Intervention de Raphaël Gauvain

Réunion du mercredi 10 novembre 2021 à 10h50
Commission des lois constitutionnelles, de la législation et de l'administration générale de la république

Photo issue du site de l'Assemblée nationale ou de WikipediaRaphaël Gauvain :

La transposition de la directive européenne sur les lanceurs d'alerte est l'occasion de renforcer notre arsenal juridique et d'améliorer le statut des lanceurs d'alerte, tel qu'il résulte de la loi Sapin 2.

Il faut saluer le travail accompli par la précédente majorité sur ce sujet, puisqu'auparavant n'existaient que des régimes de protection éparpillés ; certaines entreprises, sous la pression de législations étrangères, avaient mis en place des plateformes de recueil des alertes, mais sans garanties spécifiques de confidentialité ou de protection contre les représailles. Ces dispositifs étaient peu lisibles et n'incitaient pas aux révélations.

Il s'agissait à la fois de reconnaître le rôle des lanceurs d'alerte, de les accompagner et d'interdire les représailles à leur encontre tout en encadrant les révélations. La loi Sapin 2 a créé un statut du lanceur d'alerte, comportant des droits – accompagnement juridique, protection contre les représailles – mais aussi des devoirs – protection de la vie privée des personnes mises en cause et encadrement des canaux de révélation. Ce faisant, la France s'est hissée, sur cette question, au niveau des standards les plus élevés.

Olivier Marleix et moi avons conduit une mission d'évaluation de la loi Sapin 2. Le premier bilan est nuancé puisque le dispositif a été peu utilisé : il demeure complexe et expose les lanceurs d'alerte à un risque juridique et financier considérable. En outre, les moyens consacrés au recueil et au traitement des alertes sont insuffisants, tout comme l'accompagnement des auteurs des signalements.

Il est paradoxal que la loi incite les lanceurs d'alerte à effectuer des signalements alors qu'en pratique, elle ne les protège pas efficacement : en effet, la protection juridique est soumise à des critères exigeants, comme ceux du désintéressement et du passage prioritaire par le canal interne. Sans soutien des pouvoirs publics, les lanceurs d'alerte craignent de s'exposer.

Les propositions que nous avons formulées dans le cadre de cette évaluation ont été reprises par Sylvain Waserman. Il semble notamment utile de réviser, dans la droite ligne de la directive, les critères de recevabilité des alertes. Le critère du désintéressement, trop flou, fragilise les signalements et doit être amélioré.
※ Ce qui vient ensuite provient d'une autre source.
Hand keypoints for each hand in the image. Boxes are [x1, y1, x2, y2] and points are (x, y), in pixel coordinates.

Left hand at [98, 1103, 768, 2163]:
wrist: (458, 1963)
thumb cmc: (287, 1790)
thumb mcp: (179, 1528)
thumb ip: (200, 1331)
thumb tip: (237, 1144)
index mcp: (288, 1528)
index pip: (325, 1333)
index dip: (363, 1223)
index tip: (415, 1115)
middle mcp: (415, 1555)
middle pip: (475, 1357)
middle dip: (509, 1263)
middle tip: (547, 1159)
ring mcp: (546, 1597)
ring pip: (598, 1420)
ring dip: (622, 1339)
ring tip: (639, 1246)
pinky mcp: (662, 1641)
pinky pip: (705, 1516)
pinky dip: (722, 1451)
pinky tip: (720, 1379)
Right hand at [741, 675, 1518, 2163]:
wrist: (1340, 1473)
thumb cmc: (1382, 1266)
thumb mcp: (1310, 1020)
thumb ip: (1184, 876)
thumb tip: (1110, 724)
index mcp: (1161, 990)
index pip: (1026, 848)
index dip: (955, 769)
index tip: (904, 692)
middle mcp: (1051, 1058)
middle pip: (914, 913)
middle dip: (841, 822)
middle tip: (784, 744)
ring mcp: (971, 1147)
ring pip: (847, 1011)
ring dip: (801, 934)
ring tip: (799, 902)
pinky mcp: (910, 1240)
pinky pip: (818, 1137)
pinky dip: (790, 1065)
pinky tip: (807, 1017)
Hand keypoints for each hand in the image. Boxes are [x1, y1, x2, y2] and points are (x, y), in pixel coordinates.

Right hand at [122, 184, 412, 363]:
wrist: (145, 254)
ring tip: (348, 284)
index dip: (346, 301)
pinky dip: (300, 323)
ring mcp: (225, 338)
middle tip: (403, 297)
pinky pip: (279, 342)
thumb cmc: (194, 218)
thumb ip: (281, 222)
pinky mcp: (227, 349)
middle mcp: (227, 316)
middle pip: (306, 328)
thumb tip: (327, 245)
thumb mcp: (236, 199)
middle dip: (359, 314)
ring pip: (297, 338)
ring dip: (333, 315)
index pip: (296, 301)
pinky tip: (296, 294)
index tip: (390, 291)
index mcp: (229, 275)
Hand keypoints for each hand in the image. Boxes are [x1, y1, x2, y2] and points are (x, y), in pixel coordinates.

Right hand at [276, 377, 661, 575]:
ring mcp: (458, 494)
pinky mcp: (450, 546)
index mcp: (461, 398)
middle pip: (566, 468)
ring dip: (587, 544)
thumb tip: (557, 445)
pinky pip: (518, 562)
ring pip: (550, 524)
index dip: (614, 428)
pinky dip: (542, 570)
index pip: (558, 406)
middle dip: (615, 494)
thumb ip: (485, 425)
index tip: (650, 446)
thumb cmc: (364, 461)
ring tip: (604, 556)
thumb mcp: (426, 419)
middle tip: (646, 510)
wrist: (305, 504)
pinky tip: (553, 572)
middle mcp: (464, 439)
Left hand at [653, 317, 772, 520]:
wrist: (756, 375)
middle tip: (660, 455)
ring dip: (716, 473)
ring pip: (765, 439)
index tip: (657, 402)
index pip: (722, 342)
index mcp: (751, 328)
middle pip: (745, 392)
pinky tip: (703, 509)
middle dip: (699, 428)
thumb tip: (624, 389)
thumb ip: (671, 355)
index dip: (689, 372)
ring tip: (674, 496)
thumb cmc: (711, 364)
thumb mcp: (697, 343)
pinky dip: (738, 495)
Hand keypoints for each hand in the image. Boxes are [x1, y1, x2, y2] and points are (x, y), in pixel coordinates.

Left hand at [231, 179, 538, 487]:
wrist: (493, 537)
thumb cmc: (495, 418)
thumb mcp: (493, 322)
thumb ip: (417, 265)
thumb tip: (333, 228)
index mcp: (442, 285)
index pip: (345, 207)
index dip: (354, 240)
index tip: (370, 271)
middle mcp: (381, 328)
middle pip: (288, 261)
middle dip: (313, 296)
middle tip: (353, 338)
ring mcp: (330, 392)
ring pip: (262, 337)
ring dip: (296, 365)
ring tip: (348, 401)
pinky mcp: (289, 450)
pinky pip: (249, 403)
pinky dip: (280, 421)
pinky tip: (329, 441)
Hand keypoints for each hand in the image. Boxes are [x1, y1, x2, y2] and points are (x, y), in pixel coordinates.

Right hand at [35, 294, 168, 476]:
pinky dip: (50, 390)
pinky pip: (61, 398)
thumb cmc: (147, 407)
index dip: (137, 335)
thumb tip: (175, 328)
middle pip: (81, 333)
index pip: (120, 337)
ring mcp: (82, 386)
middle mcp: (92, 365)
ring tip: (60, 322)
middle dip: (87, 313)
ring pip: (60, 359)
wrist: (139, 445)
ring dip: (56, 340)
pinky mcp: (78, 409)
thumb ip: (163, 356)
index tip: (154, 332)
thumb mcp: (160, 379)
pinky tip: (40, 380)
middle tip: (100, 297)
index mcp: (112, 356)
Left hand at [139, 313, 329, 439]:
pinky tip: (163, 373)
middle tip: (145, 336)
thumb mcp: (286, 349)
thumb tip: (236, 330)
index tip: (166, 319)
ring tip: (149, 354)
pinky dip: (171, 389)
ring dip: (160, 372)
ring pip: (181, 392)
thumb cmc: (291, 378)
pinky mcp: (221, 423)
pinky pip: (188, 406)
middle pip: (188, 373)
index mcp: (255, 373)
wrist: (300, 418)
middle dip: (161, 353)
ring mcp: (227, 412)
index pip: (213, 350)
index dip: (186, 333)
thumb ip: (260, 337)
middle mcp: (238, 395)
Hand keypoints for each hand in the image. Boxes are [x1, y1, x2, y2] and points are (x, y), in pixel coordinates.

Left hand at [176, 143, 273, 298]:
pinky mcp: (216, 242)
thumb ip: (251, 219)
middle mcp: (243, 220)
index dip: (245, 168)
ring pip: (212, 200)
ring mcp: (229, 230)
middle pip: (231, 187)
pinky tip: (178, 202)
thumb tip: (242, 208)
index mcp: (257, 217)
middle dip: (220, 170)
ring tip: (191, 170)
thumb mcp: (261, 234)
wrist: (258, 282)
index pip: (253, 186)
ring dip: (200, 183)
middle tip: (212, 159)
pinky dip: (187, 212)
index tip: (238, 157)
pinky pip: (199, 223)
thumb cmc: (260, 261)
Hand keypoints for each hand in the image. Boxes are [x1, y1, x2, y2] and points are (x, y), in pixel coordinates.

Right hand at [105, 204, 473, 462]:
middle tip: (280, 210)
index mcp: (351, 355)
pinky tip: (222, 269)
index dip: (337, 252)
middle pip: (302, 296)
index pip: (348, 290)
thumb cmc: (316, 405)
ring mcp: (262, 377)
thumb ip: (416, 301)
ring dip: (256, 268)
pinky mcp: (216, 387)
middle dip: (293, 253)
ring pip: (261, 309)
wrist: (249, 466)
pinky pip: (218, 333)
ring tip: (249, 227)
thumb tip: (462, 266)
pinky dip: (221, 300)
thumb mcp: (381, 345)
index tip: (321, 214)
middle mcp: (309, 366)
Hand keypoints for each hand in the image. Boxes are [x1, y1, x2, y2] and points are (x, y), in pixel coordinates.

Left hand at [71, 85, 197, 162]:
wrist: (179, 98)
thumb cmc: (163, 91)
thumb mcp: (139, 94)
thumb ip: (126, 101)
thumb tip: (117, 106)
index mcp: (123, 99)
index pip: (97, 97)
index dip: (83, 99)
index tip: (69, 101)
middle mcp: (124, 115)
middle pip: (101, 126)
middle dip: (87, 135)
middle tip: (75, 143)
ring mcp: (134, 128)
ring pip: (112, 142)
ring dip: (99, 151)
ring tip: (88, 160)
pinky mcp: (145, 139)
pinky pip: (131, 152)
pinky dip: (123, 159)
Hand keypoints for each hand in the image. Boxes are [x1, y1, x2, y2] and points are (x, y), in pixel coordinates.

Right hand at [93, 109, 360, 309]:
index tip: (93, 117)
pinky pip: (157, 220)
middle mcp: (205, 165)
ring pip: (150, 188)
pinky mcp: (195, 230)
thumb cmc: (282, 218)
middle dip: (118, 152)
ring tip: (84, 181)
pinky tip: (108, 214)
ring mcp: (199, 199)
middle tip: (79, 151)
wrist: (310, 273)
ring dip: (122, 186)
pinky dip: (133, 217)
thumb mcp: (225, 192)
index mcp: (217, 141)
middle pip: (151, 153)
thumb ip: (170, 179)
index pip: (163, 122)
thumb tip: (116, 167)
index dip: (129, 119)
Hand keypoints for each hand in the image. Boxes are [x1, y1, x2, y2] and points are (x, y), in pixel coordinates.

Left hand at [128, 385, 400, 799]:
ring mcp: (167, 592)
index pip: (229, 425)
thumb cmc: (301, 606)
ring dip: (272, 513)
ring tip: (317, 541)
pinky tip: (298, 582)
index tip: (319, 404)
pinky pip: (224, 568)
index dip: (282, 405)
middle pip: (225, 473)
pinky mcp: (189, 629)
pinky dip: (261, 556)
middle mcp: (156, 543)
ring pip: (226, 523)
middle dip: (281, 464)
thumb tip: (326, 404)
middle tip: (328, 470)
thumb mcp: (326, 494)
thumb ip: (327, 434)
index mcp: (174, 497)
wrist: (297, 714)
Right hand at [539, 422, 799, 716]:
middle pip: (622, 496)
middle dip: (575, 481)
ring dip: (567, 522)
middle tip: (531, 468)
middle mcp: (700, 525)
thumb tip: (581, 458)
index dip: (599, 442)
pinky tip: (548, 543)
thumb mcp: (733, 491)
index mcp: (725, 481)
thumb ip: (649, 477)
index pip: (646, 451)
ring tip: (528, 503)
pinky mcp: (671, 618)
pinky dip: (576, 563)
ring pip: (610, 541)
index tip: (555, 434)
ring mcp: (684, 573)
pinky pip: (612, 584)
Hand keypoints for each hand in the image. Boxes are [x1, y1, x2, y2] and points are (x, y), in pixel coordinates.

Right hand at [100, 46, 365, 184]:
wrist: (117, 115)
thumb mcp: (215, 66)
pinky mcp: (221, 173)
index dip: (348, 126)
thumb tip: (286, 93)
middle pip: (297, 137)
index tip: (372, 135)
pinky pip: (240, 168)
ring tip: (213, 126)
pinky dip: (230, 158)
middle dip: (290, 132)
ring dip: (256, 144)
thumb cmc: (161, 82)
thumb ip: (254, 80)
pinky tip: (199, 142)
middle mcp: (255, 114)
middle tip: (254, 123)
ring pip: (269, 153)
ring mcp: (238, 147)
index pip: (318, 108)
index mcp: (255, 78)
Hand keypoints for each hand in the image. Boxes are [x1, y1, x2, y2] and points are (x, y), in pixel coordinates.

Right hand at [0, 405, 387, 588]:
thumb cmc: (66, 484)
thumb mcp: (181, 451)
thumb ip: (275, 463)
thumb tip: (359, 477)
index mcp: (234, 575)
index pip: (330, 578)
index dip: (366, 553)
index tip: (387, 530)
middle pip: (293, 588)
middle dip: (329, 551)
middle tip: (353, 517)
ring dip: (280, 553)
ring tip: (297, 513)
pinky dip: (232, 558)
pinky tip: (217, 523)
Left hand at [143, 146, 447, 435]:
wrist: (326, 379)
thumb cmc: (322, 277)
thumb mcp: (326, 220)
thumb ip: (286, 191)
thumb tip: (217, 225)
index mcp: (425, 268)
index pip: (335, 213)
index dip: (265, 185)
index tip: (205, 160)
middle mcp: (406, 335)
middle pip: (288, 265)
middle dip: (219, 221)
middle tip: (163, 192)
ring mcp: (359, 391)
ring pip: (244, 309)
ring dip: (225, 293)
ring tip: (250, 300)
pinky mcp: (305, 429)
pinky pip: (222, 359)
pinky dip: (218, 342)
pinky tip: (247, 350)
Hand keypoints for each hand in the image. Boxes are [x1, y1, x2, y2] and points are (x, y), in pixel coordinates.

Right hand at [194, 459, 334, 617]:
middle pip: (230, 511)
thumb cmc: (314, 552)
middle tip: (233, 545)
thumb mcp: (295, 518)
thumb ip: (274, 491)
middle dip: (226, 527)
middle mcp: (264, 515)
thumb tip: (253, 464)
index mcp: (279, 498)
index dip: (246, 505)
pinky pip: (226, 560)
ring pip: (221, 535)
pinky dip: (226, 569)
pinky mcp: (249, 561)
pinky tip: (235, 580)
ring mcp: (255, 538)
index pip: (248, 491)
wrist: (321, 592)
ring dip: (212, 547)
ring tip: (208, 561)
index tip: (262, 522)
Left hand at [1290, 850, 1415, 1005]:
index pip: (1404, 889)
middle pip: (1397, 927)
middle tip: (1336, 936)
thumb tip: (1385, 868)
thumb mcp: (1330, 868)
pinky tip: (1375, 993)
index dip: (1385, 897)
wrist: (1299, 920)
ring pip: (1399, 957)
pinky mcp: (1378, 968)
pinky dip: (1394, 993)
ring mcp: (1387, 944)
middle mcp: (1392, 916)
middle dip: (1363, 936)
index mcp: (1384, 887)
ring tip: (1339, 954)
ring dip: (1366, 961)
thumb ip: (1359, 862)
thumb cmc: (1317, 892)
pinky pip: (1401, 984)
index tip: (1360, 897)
Les modalités de signalement doivent être simplifiées en permettant dès le début la saisine des autorités administratives ou judiciaires dans des conditions garantissant l'anonymat et la confidentialité des informations.

Il faut dans le même temps que les entreprises se saisissent davantage du dispositif qui était pensé pour prévenir les atteintes à leur réputation.

Enfin, en vue d'améliorer l'accompagnement des lanceurs d'alerte, il convient de formaliser leur soutien par le juge à l'occasion d'une procédure incidente afin de faciliter leurs démarches en cas de représailles ou de procédures bâillons. C'est un élément essentiel de la protection effective des auteurs de signalement, lorsque l'acharnement judiciaire les conduit à supporter des frais d'avocat et de justice importants et qu'ils se voient menacés de lourdes sanctions financières.